A few more spoonfuls of stuffed pepper while my grandfather thought it over. “Well, what does he think this is? Tell him to wait. I’m eating with my wife.” My grandma handed him the bread.
I showed the hat into the living room, and he sat there for what must have been twenty minutes, looking around. So that no one could accuse me of being inhospitable, I went to get him some water, but when I came back I saw that he had taken a notebook out of his briefcase, and was squinting up at the paintings on our walls, scribbling down some sort of inventory. His eye went over my grandparents’ wedding pictures, my grandma’s old coffee set, the vintage bottles behind the glass door of the liquor cabinet.

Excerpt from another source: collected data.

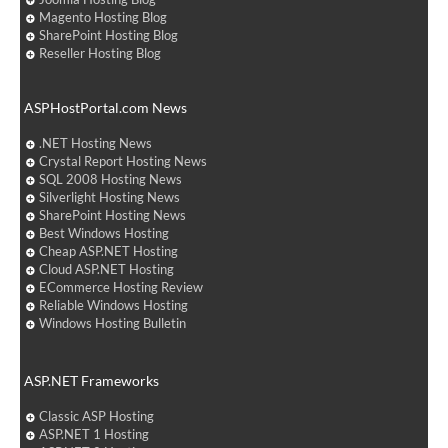
Magento Hosting Blog
SharePoint Hosting Blog
Reseller Hosting Blog
ASPHostPortal.com News
.NET Hosting News
Crystal Report Hosting News
SQL 2008 Hosting News
Silverlight Hosting News
SharePoint Hosting News
Best Windows Hosting
Cheap ASP.NET Hosting
Cloud ASP.NET Hosting
ECommerce Hosting Review
Reliable Windows Hosting
Windows Hosting Bulletin
ASP.NET Frameworks
Classic ASP Hosting
ASP.NET 1 Hosting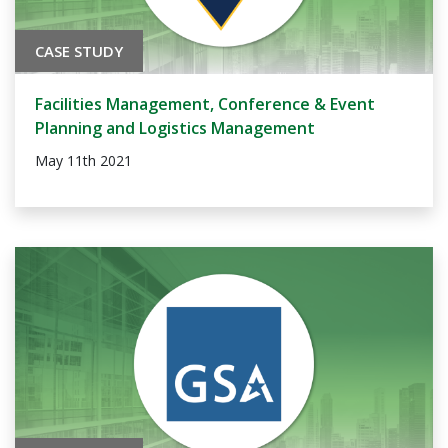
CASE STUDY
Facilities Management, Conference & Event
Planning and Logistics Management
May 11th 2021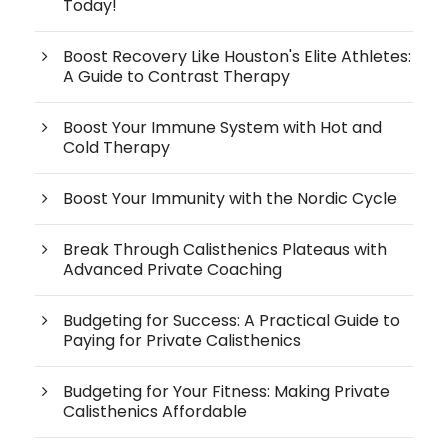
Today!
Boost Recovery Like Houston's Elite Athletes:
A Guide to Contrast Therapy
Boost Your Immune System with Hot and
Cold Therapy
Boost Your Immunity with the Nordic Cycle
Break Through Calisthenics Plateaus with
Advanced Private Coaching
Budgeting for Success: A Practical Guide to
Paying for Private Calisthenics
Budgeting for Your Fitness: Making Private
Calisthenics Affordable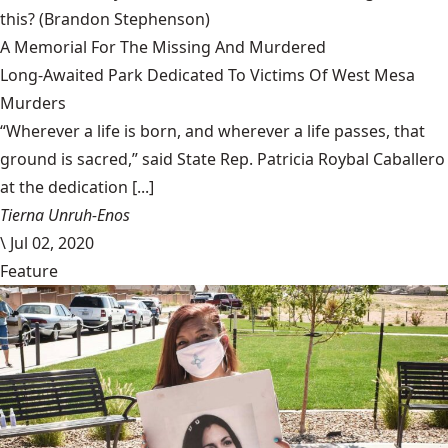
this?
(Brandon Stephenson)
A Memorial For The Missing And Murdered
Long-Awaited Park Dedicated To Victims Of West Mesa
Murders
“Wherever a life is born, and wherever a life passes, that
ground is sacred,” said State Rep. Patricia Roybal Caballero
at the dedication [...]
Tierna Unruh-Enos
\
Jul 02, 2020
Feature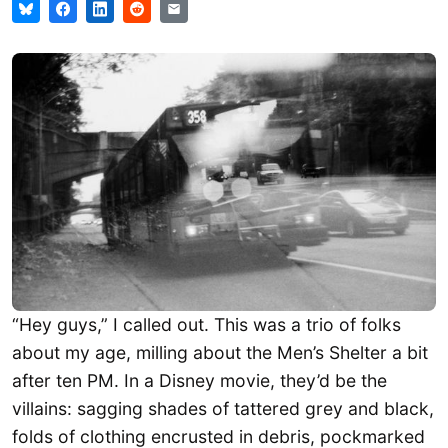
“Hey guys,” I called out. This was a trio of folks
about my age, milling about the Men’s Shelter a bit
after ten PM. In a Disney movie, they’d be the
villains: sagging shades of tattered grey and black,
folds of clothing encrusted in debris, pockmarked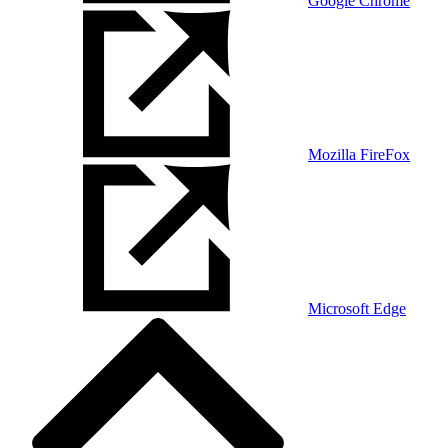
Google Chrome
Mozilla FireFox
Microsoft Edge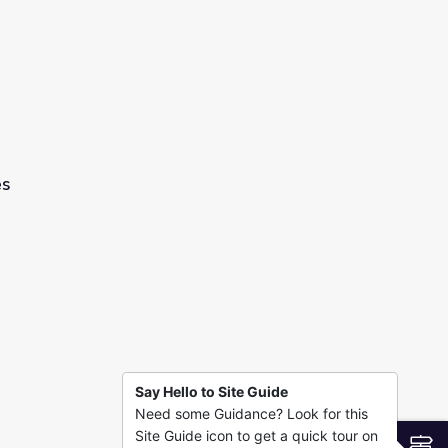
es
Say Hello to Site Guide
Need some Guidance? Look for this
Site Guide icon to get a quick tour on
S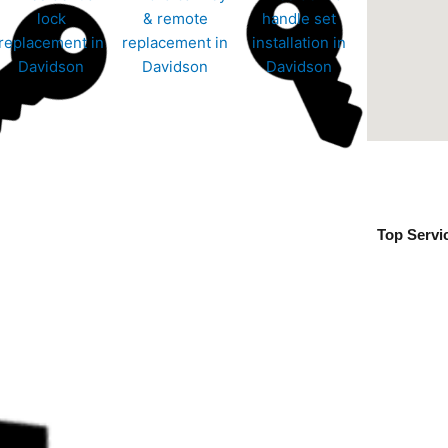
Top Servi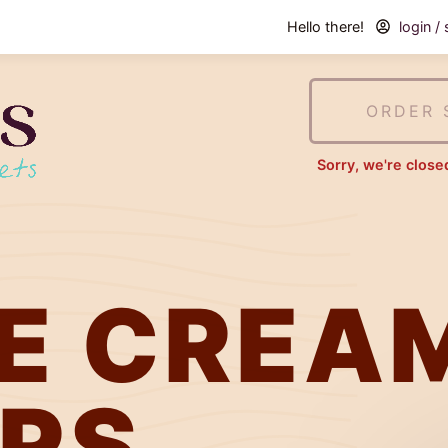
Hello there!
login /
Tudie's
Cookies
ORDER 
&
Sorry, we're close
Sweets
E CREA
ARS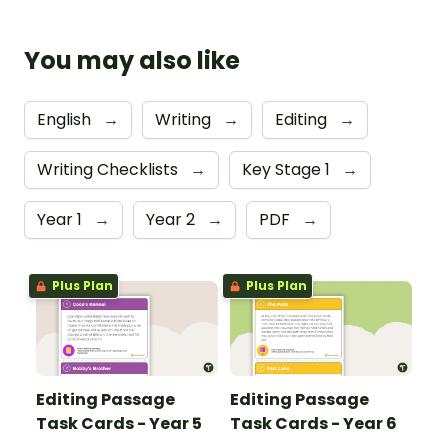
You may also like
English
→
Writing
→
Editing
→
Writing Checklists
→
Key Stage 1
→
Year 1
→
Year 2
→
PDF
→
Plus Plan
Plus Plan
Editing Passage
Editing Passage
Task Cards - Year 5
Task Cards - Year 6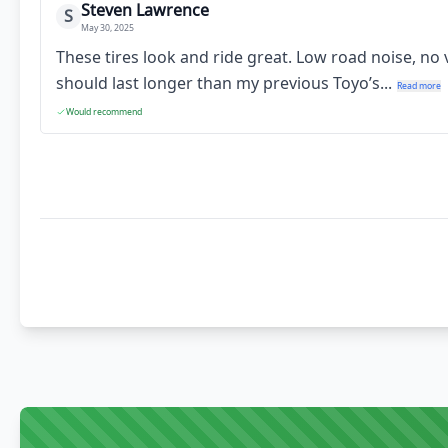
Steven Lawrence
S
May 30, 2025
These tires look and ride great. Low road noise, no
should last longer than my previous Toyo’s...
Read more
Would recommend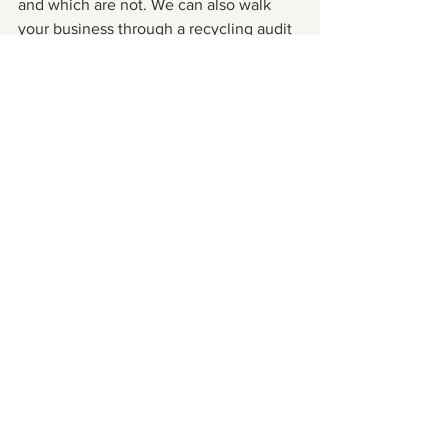
and which are not. We can also walk 
your business through a recycling audit 
and even help by making suggestions 
on how to purchase greener products. 
Whatever your business needs, I’d love 
to help you move towards zero waste!
See All
Recent Posts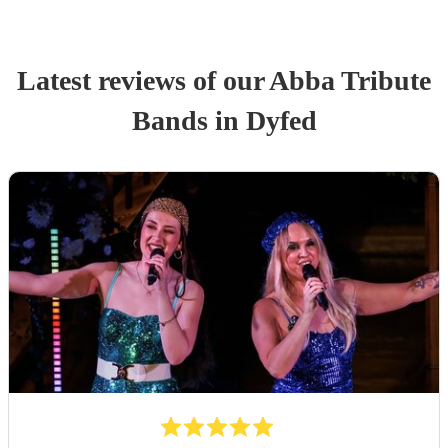
Latest reviews of our
Abba Tribute
Band
s
in Dyfed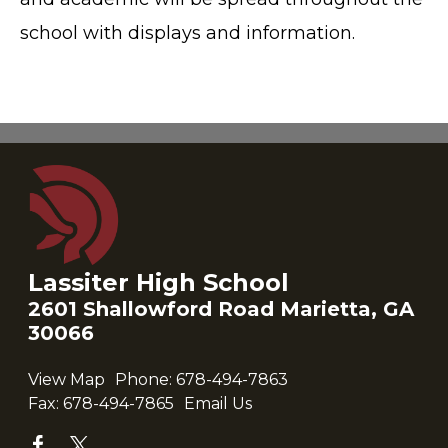
school with displays and information.
Lassiter High School
2601 Shallowford Road Marietta, GA
30066
View Map
Phone:
678-494-7863
Fax:
678-494-7865
Email Us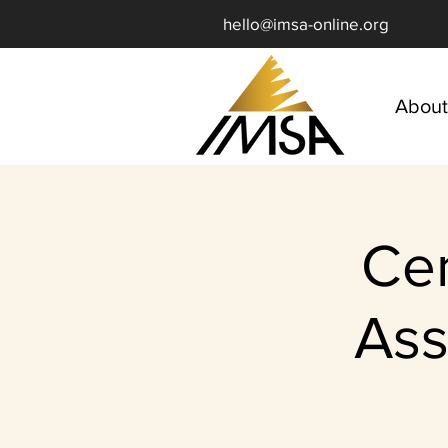
hello@imsa-online.org
About
Ce
Ass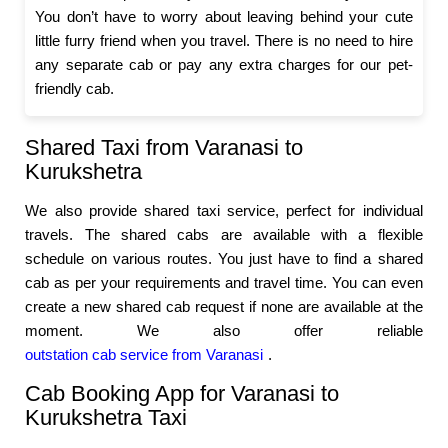
You don’t have to worry about leaving behind your cute
little furry friend when you travel. There is no need to hire
any separate cab or pay any extra charges for our pet-
friendly cab.
Shared Taxi from Varanasi to
Kurukshetra
We also provide shared taxi service, perfect for individual
travels. The shared cabs are available with a flexible
schedule on various routes. You just have to find a shared
cab as per your requirements and travel time. You can even
create a new shared cab request if none are available at the
moment. We also offer reliable
outstation cab service from Varanasi
.
Cab Booking App for Varanasi to
Kurukshetra Taxi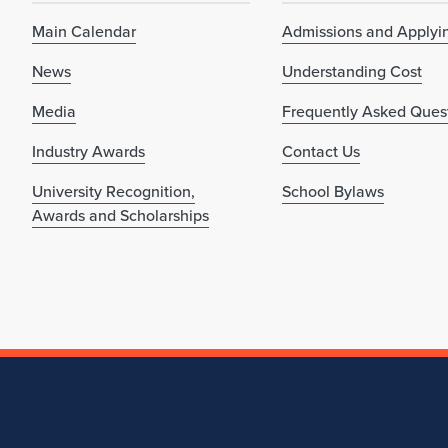
Main Calendar
Admissions and Applyi
News
Understanding Cost
Media
Frequently Asked Ques
Industry Awards
Contact Us
University Recognition,
School Bylaws
Awards and Scholarships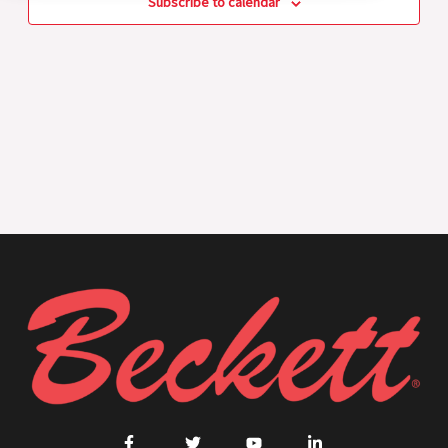
Subscribe to calendar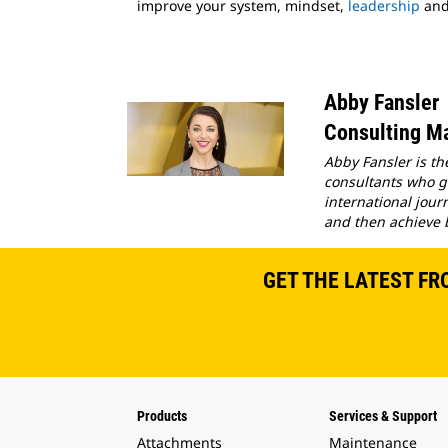
improve your system, mindset,
leadership
an
Abby Fansler
Consulting Ma
Abby Fansler is th
consultants who gu
international jour
and then achieve 
GET THE LATEST FR
Products
Services & Support
Attachments
Maintenance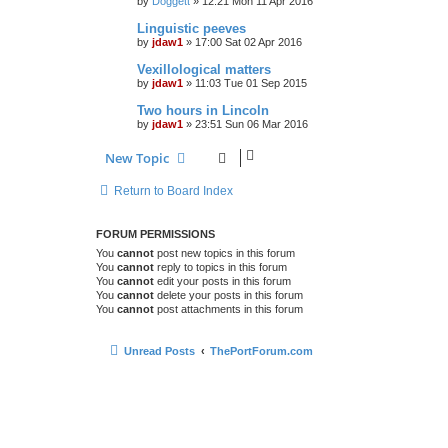
by
Doggett
»
12:21 Mon 11 Apr 2016
Linguistic peeves
by
jdaw1
»
17:00 Sat 02 Apr 2016
Vexillological matters
by
jdaw1
»
11:03 Tue 01 Sep 2015
Two hours in Lincoln
by
jdaw1
»
23:51 Sun 06 Mar 2016
New Topic
Return to Board Index
FORUM PERMISSIONS
You
cannot
post new topics in this forum
You
cannot
reply to topics in this forum
You
cannot
edit your posts in this forum
You
cannot
delete your posts in this forum
You
cannot
post attachments in this forum
Unread Posts
ThePortForum.com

He was writing and writing, and I realized what a serious mistake I had made letting him into the house. I was terrified, and then when he took two gulps of water and peered into the glass to see if it was clean all my fear turned into a wash of rage. I went into my room to put my Paul Simon tape in my Walkman and returned to the living room with my headset on, pretending to dust. I had the Walkman clipped to my pocket so he could see it, the angry wheels of my contraband spinning through the plastic window, and he sat there blinking at me while I ran a moist towel over the television and the coffee table and the pictures from my grandparents’ wedding. I thought I was somehow sticking it to him, but he was unfazed by all this, and continued to write in his notebook until my grandfather came out of the kitchen.
“Can I help you?” he said, and the hat got up and shook his hand.
The hat said good afternoon, and that he was there on behalf of the enlistment office. He showed my grandfather his card. I turned down the headset volume and started dusting books one by one.
“Well?” my grandfather said. He did not ask the hat to sit back down.
“I am here to confirm your birth date and your record of service in the army,” the hat said. “On behalf of the enlistment office.” My grandfather stood across the coffee table with his arms folded, looking the hat up and down. “This is standard procedure, Doctor.”
“Then proceed.”
The hat put on a pair of glasses and opened the ledger to the page on which he had been scribbling. He ran a large, white finger down the page, and without looking up, he asked my grandfather: “It is true you were born in 1932?”
My grandfather nodded once.
“Where?”
“In Galina.”
“And where is that?” I didn’t know myself.
“Some four hundred miles northwest of here, I suppose.”
“Brothers or sisters?”
“None.”
“You served in the National Army from ’47 to ’56?”